Dan pergulatan antara dua wanita yang memperebutkan seorang putri pun terjadi. Hampir setiap detik, setiap menit dan setiap waktu pertengkaran itu terjadi. Terus berulang dan berulang hingga membuat Lintang menangisi keadaan.

Ya ... dari balik pintu itu, Lintang mendengar semua pertengkaran mereka. Tubuhnya merosot hingga jatuh ke atas porselen dengan sebulir air mata yang mulai membentuk anak sungai, merambat cepat hingga terhenti sejenak di dagu lalu menetes ke atas pangkuannya.

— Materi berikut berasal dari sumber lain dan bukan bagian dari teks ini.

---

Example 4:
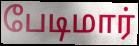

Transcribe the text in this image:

பேடிமார்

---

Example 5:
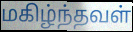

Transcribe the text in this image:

மகிழ்ந்தவள்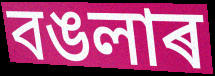
বঙলাৰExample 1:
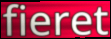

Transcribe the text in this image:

fieret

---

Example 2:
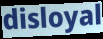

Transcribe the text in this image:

disloyal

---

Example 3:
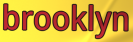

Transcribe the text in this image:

brooklyn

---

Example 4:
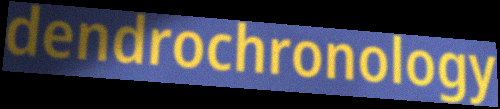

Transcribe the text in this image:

dendrochronology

Kenapa mereka tidak pernah akur?

"HENTIKAN! HENTIKAN!" Lintang berteriak kalap sambil menutup kedua telinga. Rambutnya ia biarkan tergerai berantakan menutupi wajah.

Dua wanita di balik pintu itu menghentikan adegan bak anak kecil berebut mainan, rambut dan make up mereka sudah tak berbentuk. Menatap pintu yang tertutup rapat lalu mengalihkan pandangan untuk saling menatap sinis. Tatapan selama beberapa detik itu diakhiri dengan lengosan, kemudian saling dorong untuk berebut jalan yang masih tersisa banyak.

Lintang tergugu di dalam kamar. Mata merah dan berairnya menatap tembok bagian atas ranjang. Di sana tergantung fotonya dengan ayah tercinta. Foto itu diambil tiga tahun lalu saat dia memenangkan kompetisi permainan piano tingkat nasional. Senyumnya masih terlihat lebar dengan menunjukkan deretan gigi rapinya sambil memegang piala dari marmer. Bola matanya bergulir menatap seorang pria berjanggut putih dengan kacamata sebagai penghias wajah. Pria itu tersenyum lebar, memperlihatkan kebanggaan kepada anaknya.

"Ayah ... Ayah.... " Dia tergugu memegang dadanya. "Mereka berdua jahat." rengeknya.

"Aku ingin sama Ayah." Ucapan itu keluar begitu saja dari bibir Lintang. Dia sesenggukan dengan merengkuh kaki hingga menyentuh dada. Batin dan pikiran yang menyiksa selama bertahun-tahun sanggup membuatnya memutuskan sesuatu yang tidak pernah ia pikirkan.

Lintang sudah memutuskan untuk menyusul ayahnya, tapi tidak di sini. Dia tidak mau menodai tempat yang memiliki kenangan indah bersama ayahnya. Dia harus mencari tempat lain untuk menyusul ayahnya di alam baka.